** Opening Entries shown block **

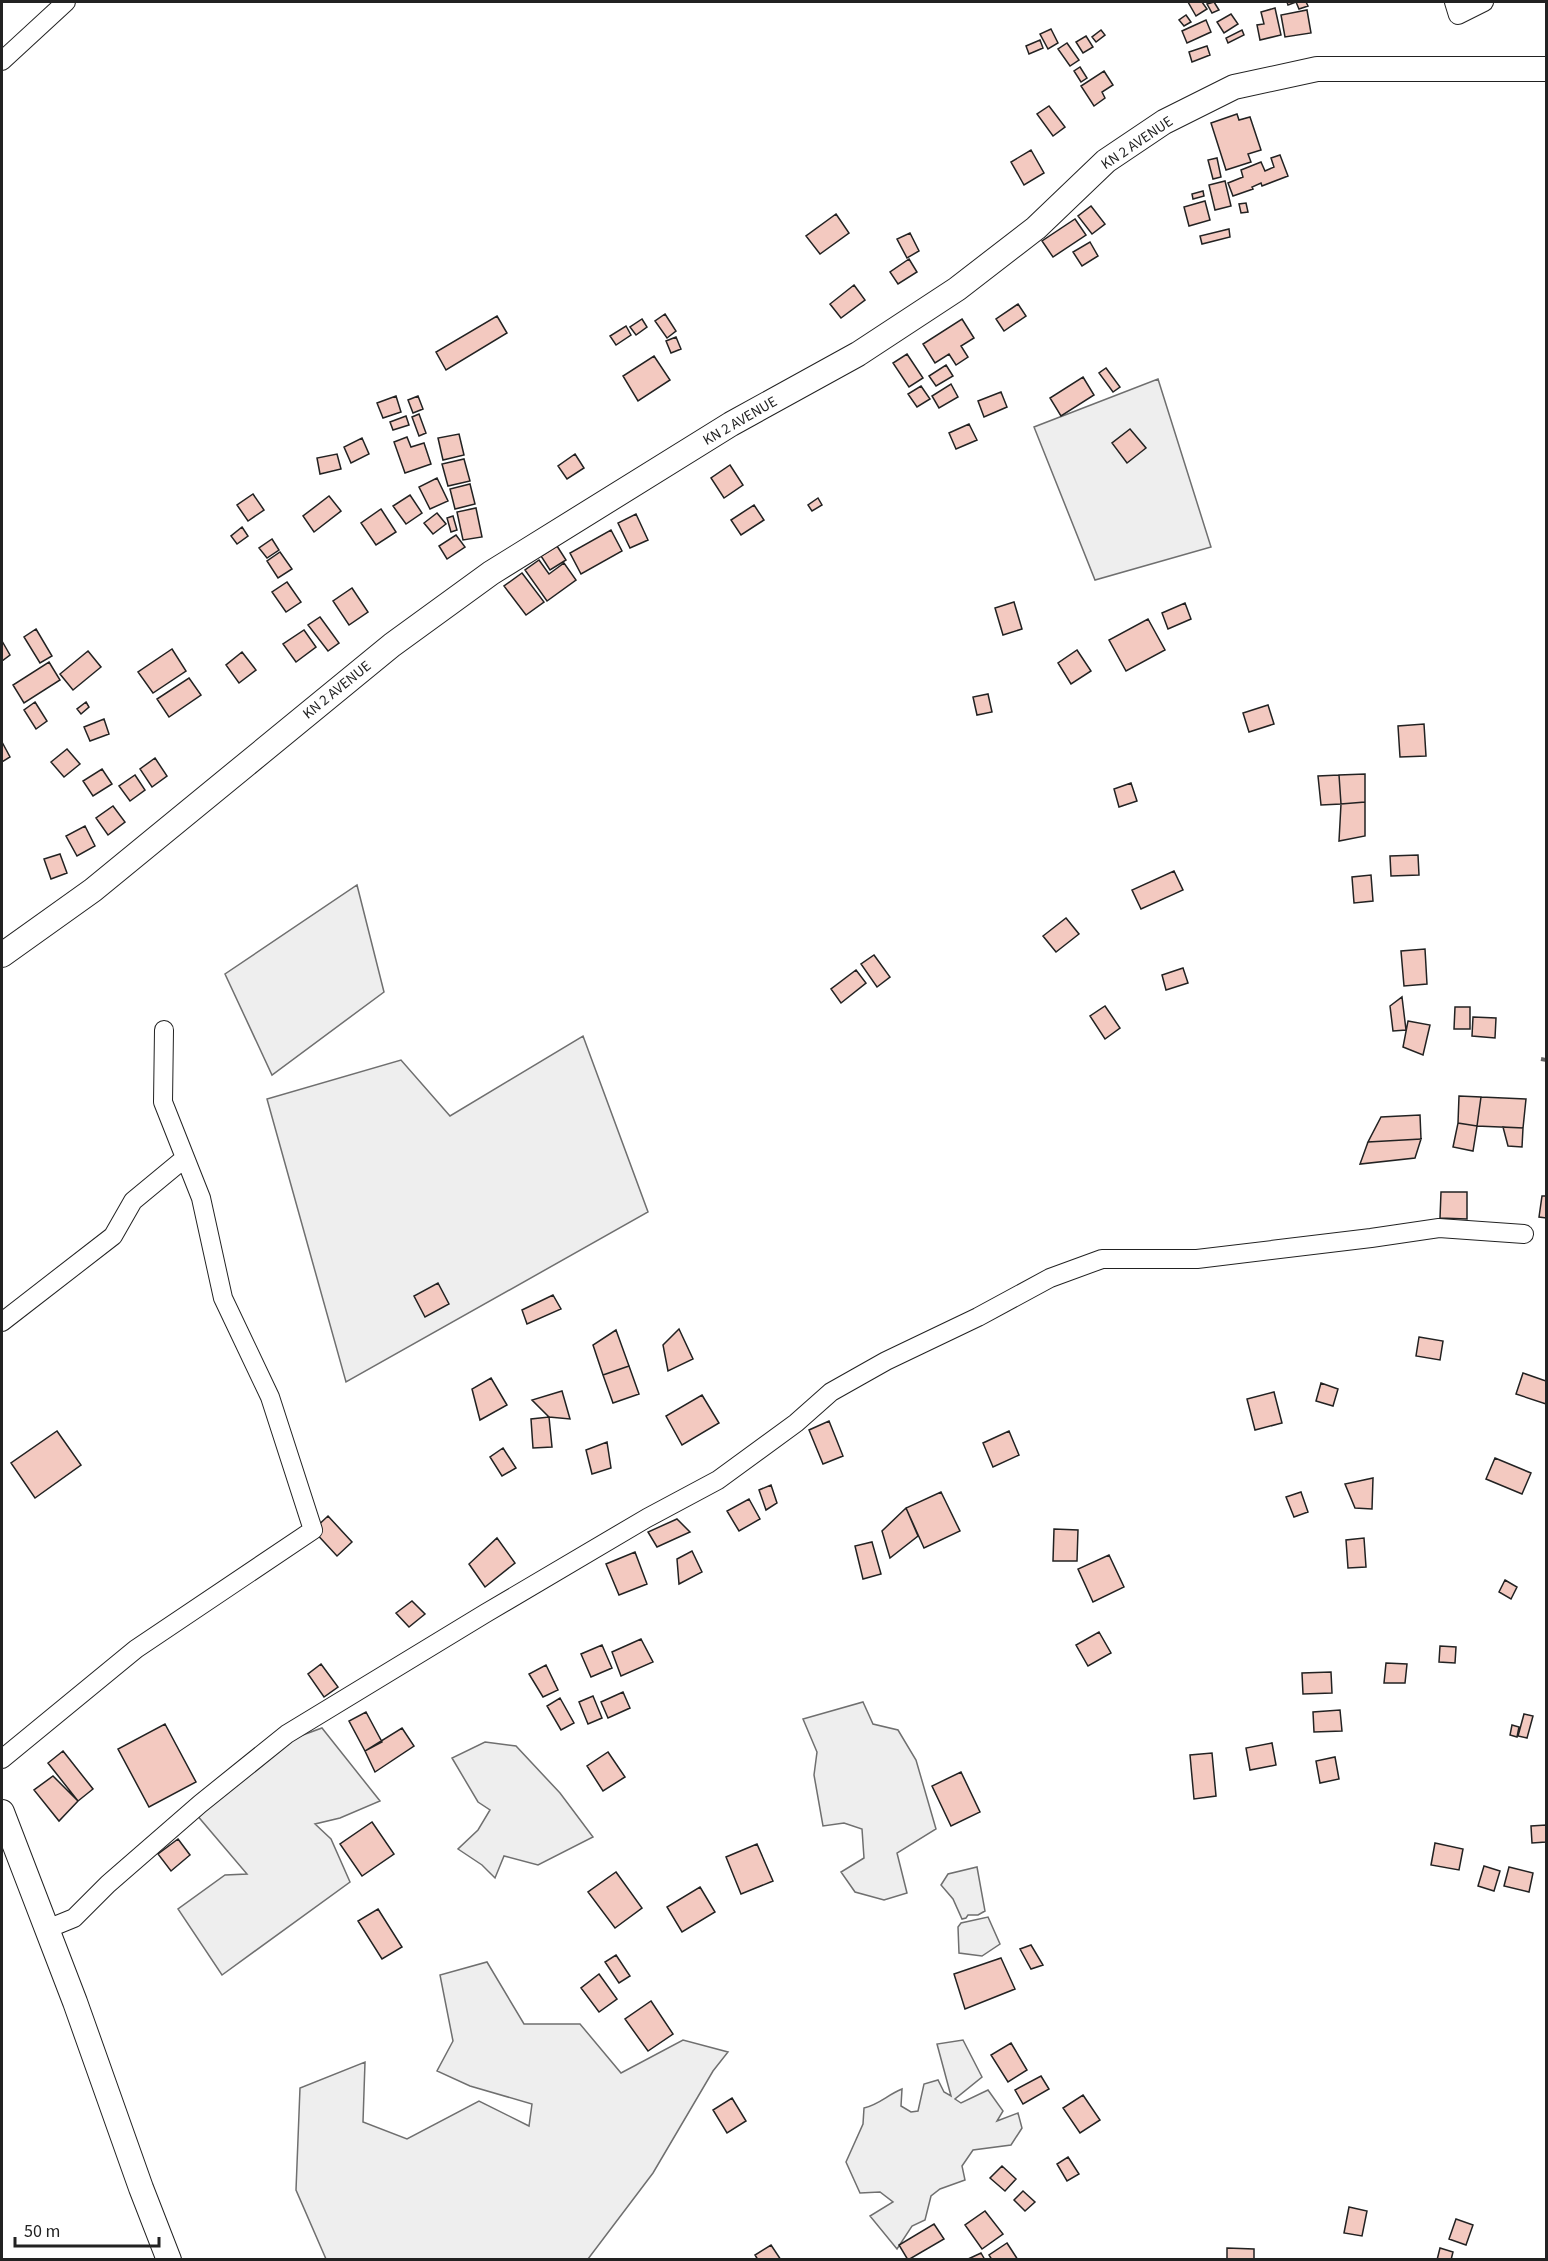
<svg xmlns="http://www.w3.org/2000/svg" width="1548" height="2261" viewBox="0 0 1548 2261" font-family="'Source Sans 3',sans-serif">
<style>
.green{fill:#eee;stroke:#6f6f6f;stroke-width:1.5}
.building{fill:#f3c9c0;stroke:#222;stroke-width:1.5}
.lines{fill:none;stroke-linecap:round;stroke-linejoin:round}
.minor-casing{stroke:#222;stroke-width:20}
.secondary-casing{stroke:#222;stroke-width:26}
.path{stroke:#646464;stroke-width:4;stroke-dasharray:4.5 3;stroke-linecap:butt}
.minor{stroke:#fff;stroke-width:18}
.secondary{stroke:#fff;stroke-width:24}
.labels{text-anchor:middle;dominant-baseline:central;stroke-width:4.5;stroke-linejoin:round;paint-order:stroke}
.street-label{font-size:15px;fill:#222;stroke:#fff}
</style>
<rect width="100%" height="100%" fill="#fff"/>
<!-- green -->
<path class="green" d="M1158 379 1211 547 1095 580 1034 427Z
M357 885 384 992 272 1075 225 974Z
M583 1036 648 1212 346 1382 267 1099 401 1060 450 1116Z
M863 1702 873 1724 898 1730 916 1760 936 1829 897 1853 907 1893 884 1900 855 1892 841 1872 864 1858 862 1829 844 1823 823 1826 814 1775 817 1752 803 1719Z
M322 1728 380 1801 340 1818 315 1824 331 1839 350 1882 222 1975 178 1909 225 1875 247 1874 196 1814 289 1740Z
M485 1742 516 1746 560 1793 593 1837 538 1865 504 1856 495 1878 482 1865 458 1849 478 1830 490 1810 478 1802 452 1758Z
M977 1867 985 1911 978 1915H968L966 1918 962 1919 953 1899 941 1885 948 1874Z
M988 1917 1000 1944 982 1956 959 1953 958 1927 961 1923Z
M487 1962 524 2024H580L621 2073 683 2040 728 2052 713 2071 653 2173 588 2259H326L296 2190 300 2088 365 2062 363 2122 407 2139 479 2101 529 2126 532 2104 470 2086 437 2071 453 2041 440 1975Z
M963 2040 982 2077 955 2099 961 2103 988 2090 1003 2111 997 2121 1018 2113 1022 2128 1011 2145 973 2150 962 2166 965 2180 940 2189 931 2196 925 2220 912 2226 897 2249 870 2216 893 2202 880 2192 860 2193 846 2162 863 2124 864 2108C880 2104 887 2095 902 2089L901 2106 911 2112 918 2111 924 2084 938 2080 944 2092 951 2096 937 2044Z"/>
<!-- building -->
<path class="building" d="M1188 2H1202L1207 9 1196 16Z
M1214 2 1219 10 1212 13 1207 4Z
M1287 2H1306L1308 6 1299 9 1296 2 1288 5Z
M1275 8 1281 35 1260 40 1257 25 1264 24 1261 12Z
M1307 10 1311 33 1285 37 1281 15Z
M1231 14 1238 24 1224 33 1217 22Z
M1186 15 1191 22 1184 26 1179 20Z
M1206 20 1211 32 1187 43 1182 31Z
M1051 29 1058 43 1048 49 1040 34Z
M1101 30 1105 35 1096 42 1092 37Z
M1242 30 1244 35 1228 43 1226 38Z
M1086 36 1093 47 1083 53 1076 42Z
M1040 40 1043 48 1029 54 1026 46Z
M1067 43 1079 60 1070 66 1058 49Z
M1207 46 1210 55 1192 62 1189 52Z
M1080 67 1087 78 1081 82 1074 71Z
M1104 71 1113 85 1102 92 1105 98 1094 106 1081 86Z
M1049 106 1065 127 1053 136 1037 114Z
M1237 114 1239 120 1250 117 1261 150 1248 154 1251 162 1226 170 1211 123Z
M1031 150 1044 173 1024 185 1011 162Z
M1280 155 1288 176 1262 186 1261 183 1252 187 1253 189 1233 196 1228 183 1243 177 1241 170 1261 162 1265 171 1274 167 1271 158Z
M1217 158 1221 177 1213 179 1208 160Z
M1225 181 1231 206 1215 210 1209 185Z
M1203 191 1204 196 1193 199 1192 194Z
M1205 201 1210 220 1189 226 1184 207Z
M1246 203 1248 212 1241 213 1239 204Z
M1091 206 1105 224 1092 234 1078 216Z
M836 214 849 233 820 254 806 236Z
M1075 219 1086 235 1053 257 1042 241Z
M1229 229 1230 237 1202 244 1200 236Z
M910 233 919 251 907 258 897 239Z
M1090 242 1098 256 1082 266 1073 252Z
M909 259 917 272 898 284 890 272Z
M854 285 865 300 841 318 830 304Z
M1018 304 1026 316 1004 331 996 319Z
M665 314 676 331 667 338 655 321Z
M497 316 507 333 446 370 436 352Z
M642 319 647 327 636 335 630 327Z
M962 319 974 338 961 346 968 357 956 365 949 354 935 363 923 344Z
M626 326 631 335 616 345 610 336Z
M676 337 681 349 671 353 666 341Z
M907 354 923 378 909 387 893 363Z
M654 356 670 380 638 401 623 376Z
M946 365 953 376 936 386 929 376Z
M1106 368 1120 387 1113 392 1099 373Z
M1083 377 1094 395 1061 416 1050 398Z
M951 384 958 397 939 408 932 396Z
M921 386 930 399 917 407 908 394Z
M1001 392 1007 407 984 417 978 401Z
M396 396 401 412 383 418 377 403Z
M418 396 423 409 413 413 408 400Z
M419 414 426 433 419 436 412 417Z
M406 416 409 425 393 430 390 422Z
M969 424 977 440 956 449 949 433Z
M1130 429 1146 448 1127 463 1112 443Z
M459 434 464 455 443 460 438 438Z
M407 437 411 447 424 443 431 464 405 473 394 442Z
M362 438 369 454 351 463 344 447Z
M337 454 341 469 320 474 317 458Z
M575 454 584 468 567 479 558 466Z
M464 459 470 481 448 486 442 464Z
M730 465 743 485 724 498 711 478Z
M437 478 448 501 430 509 419 487Z
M470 484 475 504 455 509 450 489Z
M253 494 264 510 248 521 237 505Z
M410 495 422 513 406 524 393 506Z
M329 496 341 511 314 532 303 516Z
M818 498 822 505 812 511 808 505Z
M754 505 764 520 741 535 731 520Z
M476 508 482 537 463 540 457 512Z
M381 509 396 532 376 545 361 523Z
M437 513 446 524 433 534 424 523Z
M636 514 648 540 630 548 618 523Z
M453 516 457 530 451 532 447 518Z
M242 527 248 536 237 544 231 536Z
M611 530 622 551 581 574 570 553Z
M456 535 465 547 447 559 439 546Z
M272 539 279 550 267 558 259 548Z
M557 546 566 560 550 570 541 556Z
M280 552 292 569 278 578 267 561Z
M539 560 549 574 564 563 576 580 547 601 525 570Z
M522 573 544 602 526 615 504 586Z
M287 582 301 602 286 612 272 592Z
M352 588 368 612 349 625 333 601Z
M1014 602 1022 629 1003 635 995 608Z
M1185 603 1191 619 1168 629 1162 613Z
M320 617 339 643 328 651 308 625Z
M1148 619 1165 650 1126 671 1109 640Z
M36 629 52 656 40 663 24 637Z
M304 630 316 647 296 662 283 644Z
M2 641 10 655 2 661Z
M172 649 186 671 153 693 138 672Z
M1077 650 1091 671 1071 684 1058 663Z
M88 651 101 667 73 690 60 674Z
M242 652 256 670 239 683 226 665Z
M49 662 60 680 24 703 13 685Z
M189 678 201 695 169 717 157 699Z
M988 694 992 712 977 715 973 697Z
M35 702 47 721 36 729 24 710Z
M86 702 89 707 81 714 77 709Z
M1268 705 1274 724 1249 732 1243 713Z
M104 719 109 734 90 741 84 727Z
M1424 724 1426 756 1400 757 1398 726Z
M2 742 10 757 2 762Z
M67 749 80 764 64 777 51 762Z
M155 758 167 776 152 787 140 769Z
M102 769 112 784 93 796 83 781Z
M1365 774V802L1341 804 1339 775Z
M135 775 145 790 130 801 119 786Z
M1339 775 1341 804 1321 805 1318 776Z
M1131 783 1137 801 1119 807 1114 789Z
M1365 802V836L1339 841 1341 804Z
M113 806 125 822 108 835 96 818Z
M85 826 95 846 77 856 66 836Z
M60 854 67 873 51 879 44 859Z
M1418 855 1419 875 1391 876 1390 856Z
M1174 871 1183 890 1141 909 1132 890Z
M1371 875 1373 901 1354 903 1352 877Z
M1066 918 1079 934 1056 952 1043 936Z
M1425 949 1427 984 1404 986 1401 951Z
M874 955 890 977 877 987 861 964Z
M1183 968 1188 983 1166 990 1162 975Z
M856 970 866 983 841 1003 831 989Z
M1402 997 1406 1030 1393 1031 1390 1006Z
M1105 1006 1120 1028 1105 1039 1090 1016Z
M1455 1007H1470V1029H1454Z
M1473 1017 1496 1018 1495 1038 1472 1036Z
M1408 1021 1430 1025 1423 1055 1403 1047Z
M1459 1096 1481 1097 1477 1126 1458 1123Z
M1481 1097 1526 1099 1523 1128 1477 1126Z
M1420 1115 1421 1139 1368 1142 1381 1117Z
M1458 1123 1477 1126 1473 1151 1453 1147Z
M1503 1127 1523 1128 1522 1147 1508 1146Z
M1421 1139 1415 1158 1360 1164 1368 1142Z
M1441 1192H1467V1219L1440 1218Z
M1542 1196H1546V1218L1539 1217Z
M438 1283 449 1304 425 1317 414 1296Z
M553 1295 561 1309 527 1324 522 1310Z
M679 1329 693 1359 668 1371 663 1345Z
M616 1330 629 1366 603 1375 593 1345Z
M1419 1337 1443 1341 1440 1360 1416 1356Z
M629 1366 639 1394 613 1403 603 1375Z
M1523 1373 1546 1381V1404L1516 1394Z
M491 1378 507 1405 480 1420 472 1389Z
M1321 1383 1338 1389 1333 1406 1316 1401Z
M562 1391 570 1419 549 1417 532 1400Z
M1274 1392 1282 1423 1255 1430 1247 1399Z
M702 1395 719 1423 682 1445 666 1416Z
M549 1417 552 1447 533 1448 531 1419Z
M829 1421 843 1456 823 1464 809 1430Z
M57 1431 81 1465 35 1498 11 1463Z
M1009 1431 1019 1455 993 1467 983 1443Z
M607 1442 611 1468 592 1474 586 1450Z
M503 1448 516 1468 502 1476 490 1457Z
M1495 1458 1531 1473 1522 1494 1486 1479Z
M1373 1478 1372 1509 1355 1508 1345 1484Z
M771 1485 777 1503 766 1510 759 1490Z
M941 1492 960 1531 924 1548 906 1508Z
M1301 1492 1308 1512 1294 1517 1286 1497Z
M749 1499 760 1519 739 1531 727 1511Z
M906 1508 918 1536 890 1558 882 1531Z
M328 1516 352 1542 337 1556 313 1530Z
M677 1519 690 1532 657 1547 648 1532Z
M1054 1529 1078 1530 1077 1561H1053Z
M497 1538 515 1563 485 1587 469 1564Z
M1364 1538 1366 1567 1348 1568 1346 1540Z
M872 1542 881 1574 863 1579 855 1546Z
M692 1551 702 1572 679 1584 677 1559Z
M635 1552 647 1584 619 1595 606 1564Z
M1109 1555 1124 1587 1093 1602 1078 1569Z
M1505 1580 1517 1587 1511 1599 1499 1592Z
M412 1601 425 1614 409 1627 396 1613Z
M1099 1632 1111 1653 1088 1666 1076 1645Z
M641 1639 653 1662 621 1676 612 1652Z
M602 1645 612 1668 591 1677 581 1654Z
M1440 1646 1456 1647 1455 1663 1439 1662Z
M1386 1663 1407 1664 1405 1683H1384Z
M321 1664 338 1687 324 1697 308 1674Z
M546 1665 558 1690 543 1697 529 1674Z
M1331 1672 1332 1693 1303 1694 1302 1673Z
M623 1692 630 1708 608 1718 601 1702Z
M593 1696 602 1718 588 1724 579 1702Z
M560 1698 574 1723 561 1730 547 1706Z
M1340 1710 1342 1731 1314 1732 1313 1712Z
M366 1712 382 1742 365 1751 349 1721Z
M1524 1714 1533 1716 1527 1738 1518 1736Z
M165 1724 196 1782 149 1807 118 1749Z
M1512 1725 1519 1727 1517 1737 1510 1735Z
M402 1728 414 1746 375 1772 365 1751Z
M1272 1743 1276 1765 1250 1770 1246 1748Z
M63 1751 93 1789 78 1801 48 1763Z
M608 1752 625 1777 603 1791 587 1766Z
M1212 1753 1216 1796 1194 1799 1190 1755Z
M1335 1757 1339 1779 1320 1783 1316 1761Z
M961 1772 980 1812 951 1826 932 1786Z
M53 1776 78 1801 59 1821 34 1790Z
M372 1822 394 1854 362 1876 340 1844Z
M1546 1825V1842L1532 1843 1531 1826Z
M178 1839 190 1855 171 1871 158 1854Z
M1435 1843 1463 1849 1459 1870 1431 1865Z
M757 1844 773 1881 741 1894 726 1857Z
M1484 1866 1500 1871 1494 1891 1478 1886Z
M1509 1867 1533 1873 1529 1892 1504 1886Z
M616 1872 642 1908 615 1928 588 1892Z
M700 1887 715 1912 682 1932 667 1907Z
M378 1909 402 1947 382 1959 358 1921Z
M1031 1945 1043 1965 1031 1969 1020 1949Z
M616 1955 630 1976 619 1983 605 1962Z
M1001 1958 1015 1989 965 2009 954 1974Z
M599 1974 617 1999 599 2012 581 1988Z
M651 2001 673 2034 648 2051 625 2019Z
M1011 2043 1027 2070 1008 2082 991 2055Z
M1041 2076 1049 2089 1023 2104 1015 2090Z
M1083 2095 1100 2120 1080 2133 1063 2108Z
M732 2098 746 2121 727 2133 713 2110Z
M1068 2157 1079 2174 1067 2181 1057 2164Z
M1002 2166 1016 2179 1005 2191 990 2178Z
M1023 2191 1035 2202 1025 2211 1014 2200Z
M1349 2207 1367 2211 1362 2236 1344 2233Z
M985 2211 1003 2234 982 2249 965 2225Z
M1456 2219 1473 2225 1466 2245 1449 2239Z
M934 2224 944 2239 908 2260 899 2245Z
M1007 2243 1018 2260H992L989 2255Z
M771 2245 781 2260H758L755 2255Z
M1227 2248 1254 2249V2260H1227Z
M1440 2248 1453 2252 1451 2260H1437Z
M981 2253 985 2260H966Z"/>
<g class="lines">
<!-- minor casing -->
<g class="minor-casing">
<path id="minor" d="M1454 2 1458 15 1484 2
M2 61 66 2
M2 1322 113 1236 133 1201 185 1158
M2 1759 136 1649 313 1530 270 1397 223 1298 201 1198 163 1102 164 1030
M47 1929 74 1918 108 1884 200 1804 287 1734 486 1613 647 1518 718 1480 796 1423 831 1392 886 1361 978 1317 1050 1278 1102 1259H1197L1371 1238 1439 1228 1524 1234"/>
</g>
<!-- secondary casing -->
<g class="secondary-casing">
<path id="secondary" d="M2 955 93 890 392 645 491 573 731 424 858 354 957 289 1036 228 1106 161 1164 122 1234 87 1317 69H1546
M2 1812 75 2002 141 2188 169 2260"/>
</g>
<!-- path -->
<path class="path" d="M1541 1059 1546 1060"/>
<!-- minor -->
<use href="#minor" class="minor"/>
<!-- secondary -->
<use href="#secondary" class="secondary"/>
</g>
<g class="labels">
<!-- street labels -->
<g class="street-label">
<text transform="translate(1137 143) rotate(-34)">KN 2 AVENUE</text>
<text transform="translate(740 421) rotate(-30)">KN 2 AVENUE</text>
<text transform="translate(337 690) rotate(-39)">KN 2 AVENUE</text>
</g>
</g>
<!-- border -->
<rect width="1548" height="2261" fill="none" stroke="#222222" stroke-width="6"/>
<!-- scale -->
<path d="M15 2237v9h144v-9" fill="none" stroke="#222222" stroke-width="3"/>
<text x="24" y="2237" font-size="18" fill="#222222" stroke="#ffffff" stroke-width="4.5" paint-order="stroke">50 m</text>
</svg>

** Closing Entries shown block **

| Activity |
Look through the material above. Copy each line where the word "linecap" appears.

| Written solution |
.lines{fill:none;stroke-linecap:round;stroke-linejoin:round}
.path{stroke:#646464;stroke-width:4;stroke-dasharray:4.5 3;stroke-linecap:butt}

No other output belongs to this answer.